The burial of newborns also—sometimes—goes beyond narratives of personal loss. The sishubodol controversy in the 1990s— where staff were bribed to switch newborns at hospitals—led to frequent requests for exhumation, and gravediggers had to dig out the decomposed remains and then re-bury them. They did not have masks, gloves or boots—just bare hands and feet, and a handkerchief wrapped around their face.
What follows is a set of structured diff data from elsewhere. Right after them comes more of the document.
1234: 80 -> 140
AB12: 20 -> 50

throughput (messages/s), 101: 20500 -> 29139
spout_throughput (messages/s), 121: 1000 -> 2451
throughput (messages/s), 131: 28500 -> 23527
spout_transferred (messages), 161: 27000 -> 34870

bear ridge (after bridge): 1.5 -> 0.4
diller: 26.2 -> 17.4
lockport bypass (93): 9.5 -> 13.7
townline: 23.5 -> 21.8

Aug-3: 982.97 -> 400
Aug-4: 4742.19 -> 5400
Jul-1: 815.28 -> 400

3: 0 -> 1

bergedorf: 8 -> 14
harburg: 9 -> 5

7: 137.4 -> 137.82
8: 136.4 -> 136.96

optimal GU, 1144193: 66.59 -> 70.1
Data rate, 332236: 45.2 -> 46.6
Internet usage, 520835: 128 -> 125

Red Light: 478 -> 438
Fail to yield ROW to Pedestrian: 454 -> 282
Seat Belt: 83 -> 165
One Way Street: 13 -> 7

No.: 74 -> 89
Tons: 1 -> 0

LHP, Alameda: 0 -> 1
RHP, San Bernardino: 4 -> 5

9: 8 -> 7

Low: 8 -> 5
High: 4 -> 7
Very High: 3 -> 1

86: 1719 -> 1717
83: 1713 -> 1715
These burial grounds may be fine and private places for the dead, but the living are often deeply inconvenienced. The staff quarters at Topsia have no running water, and the workers here—gravediggers, caretakers, guards, gardeners— have to make do with water for cooking, drinking and bathing from a tanker that comes in the morning. Every monsoon brings flooded entrances and muddied ground floors.

*****

“Morar kono nirdishto somoy nei (There’s no designated time to die),” Ramprasad Mullick mutters under his breath. Every day, round the clock, the caretakers work tirelessly to provide a final resting place to bereaved parents, the poor and so-called “lower caste” Hindus of the city. In Kolkata, these burial grounds are outposts of friction against authoritarian Brahminism and what Kipling called the Big Calcutta Stink. For many who are buried here, there is no room in our socially sanctified crematoria.

The burial grounds are a far cry from the chaos and clamour of ash and furnace that assault you at the city’s crematoria. Comforting in their anonymity, they burst with biodiversity and demarcate patches of wild botanic calm in one of the most densely populated cities in the world.